#### [Problem to solve]
Retype the records word for word, starting with the line that contains "sub-region: Province du Luxembourg" and going on through the line that contains "longitude: 148.6435". Leave the pictures out of your copy.

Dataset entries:
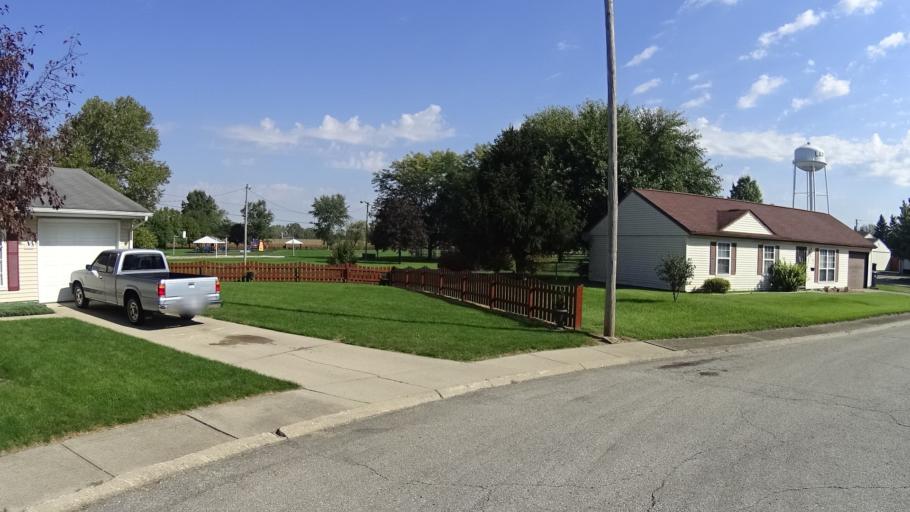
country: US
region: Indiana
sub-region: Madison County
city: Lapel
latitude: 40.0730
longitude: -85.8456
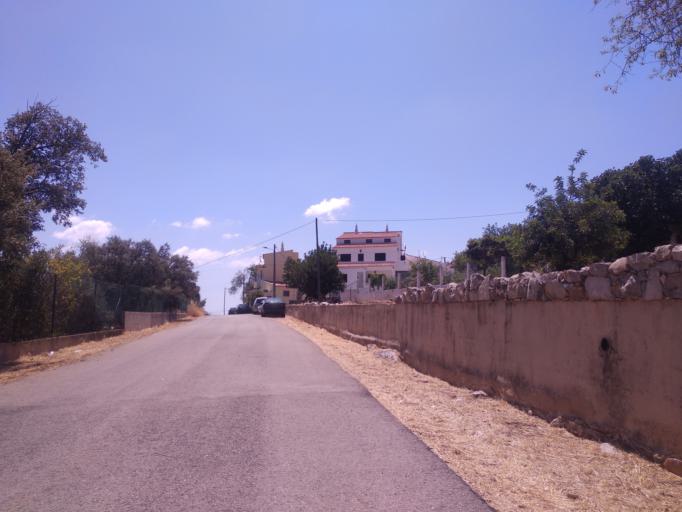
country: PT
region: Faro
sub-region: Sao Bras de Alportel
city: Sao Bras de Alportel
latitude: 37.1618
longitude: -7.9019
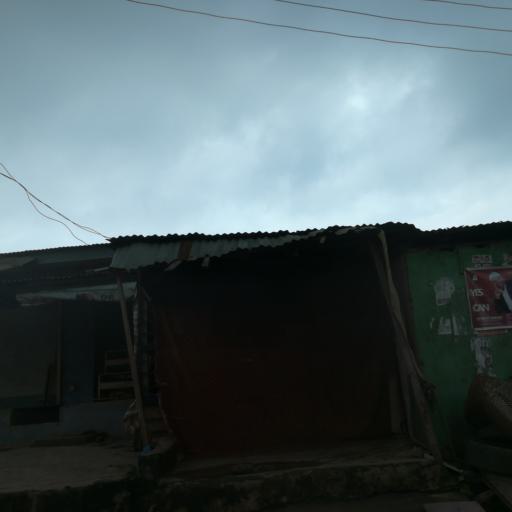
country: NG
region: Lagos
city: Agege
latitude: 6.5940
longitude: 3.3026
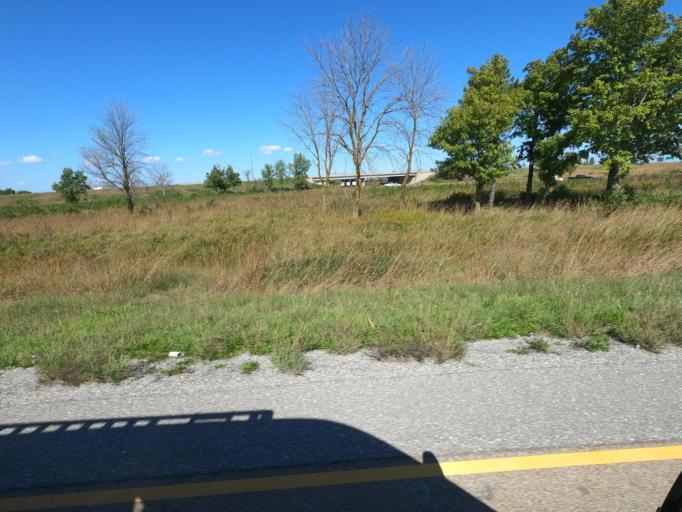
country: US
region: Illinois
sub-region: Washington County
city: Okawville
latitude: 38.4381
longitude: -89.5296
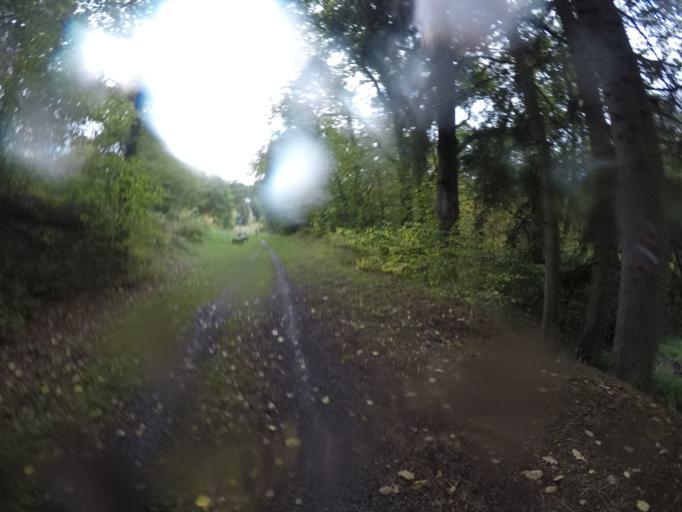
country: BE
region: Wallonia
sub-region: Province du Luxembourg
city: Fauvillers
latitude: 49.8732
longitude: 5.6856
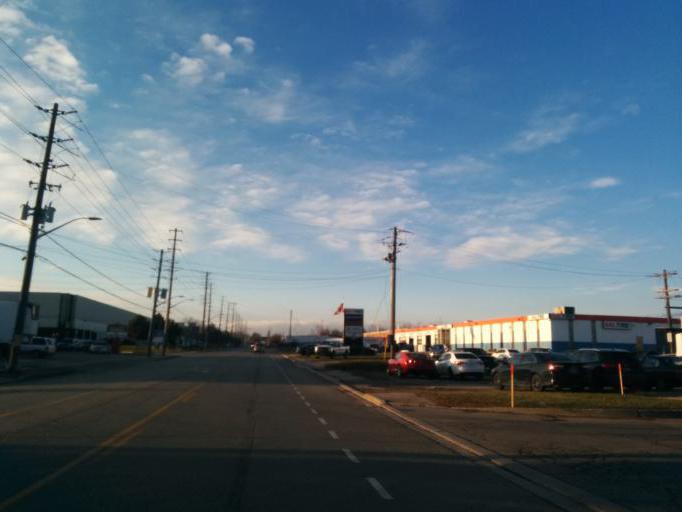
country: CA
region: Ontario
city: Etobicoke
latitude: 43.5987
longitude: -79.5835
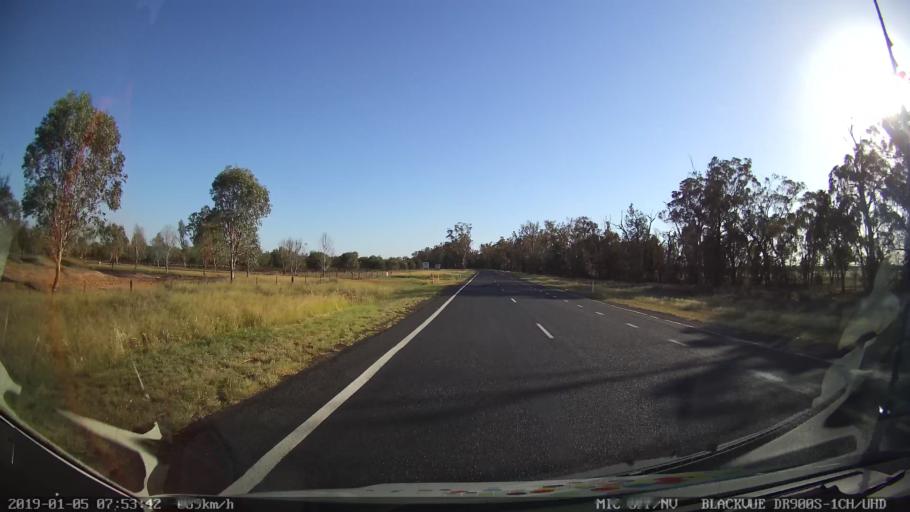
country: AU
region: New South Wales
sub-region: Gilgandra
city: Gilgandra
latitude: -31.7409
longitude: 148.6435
* * *
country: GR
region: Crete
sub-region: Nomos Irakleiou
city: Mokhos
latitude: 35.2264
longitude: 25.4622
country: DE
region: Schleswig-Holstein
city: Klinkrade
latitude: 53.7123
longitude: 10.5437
--
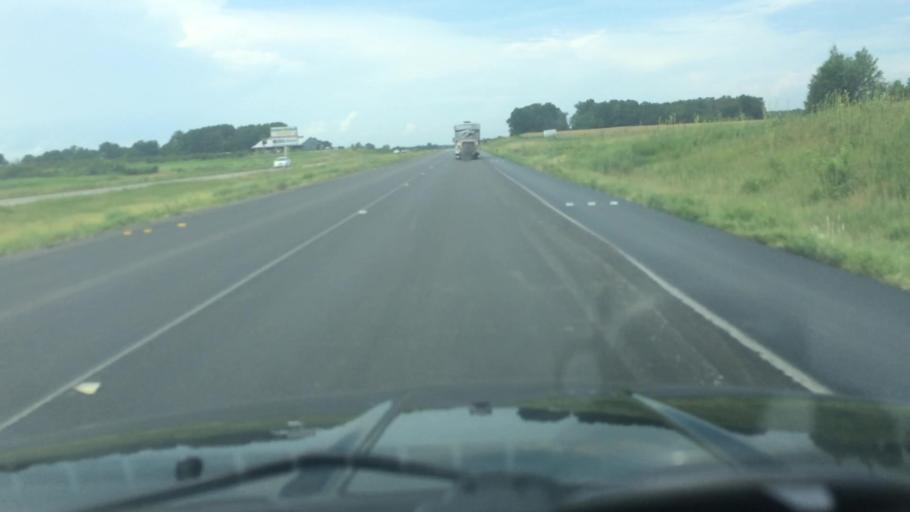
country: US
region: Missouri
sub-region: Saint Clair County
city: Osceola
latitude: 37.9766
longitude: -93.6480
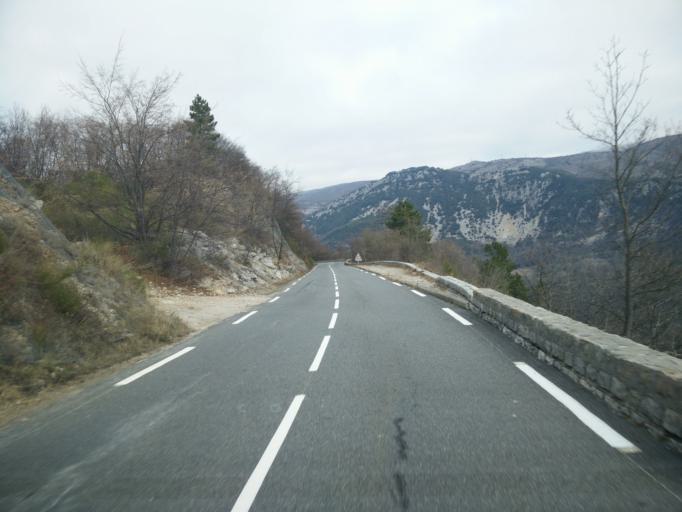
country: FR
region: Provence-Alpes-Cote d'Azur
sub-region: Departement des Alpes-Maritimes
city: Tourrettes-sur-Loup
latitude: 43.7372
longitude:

#### [Solution]
sub-region: Province du Luxembourg
city: Fauvillers
latitude: 49.8732
longitude: 5.6856
country: CA
region: Ontario
city: Etobicoke
latitude: 43.5987
longitude: -79.5835
country: AU
region: New South Wales
sub-region: Gilgandra
city: Gilgandra
latitude: -31.7409
longitude: 148.6435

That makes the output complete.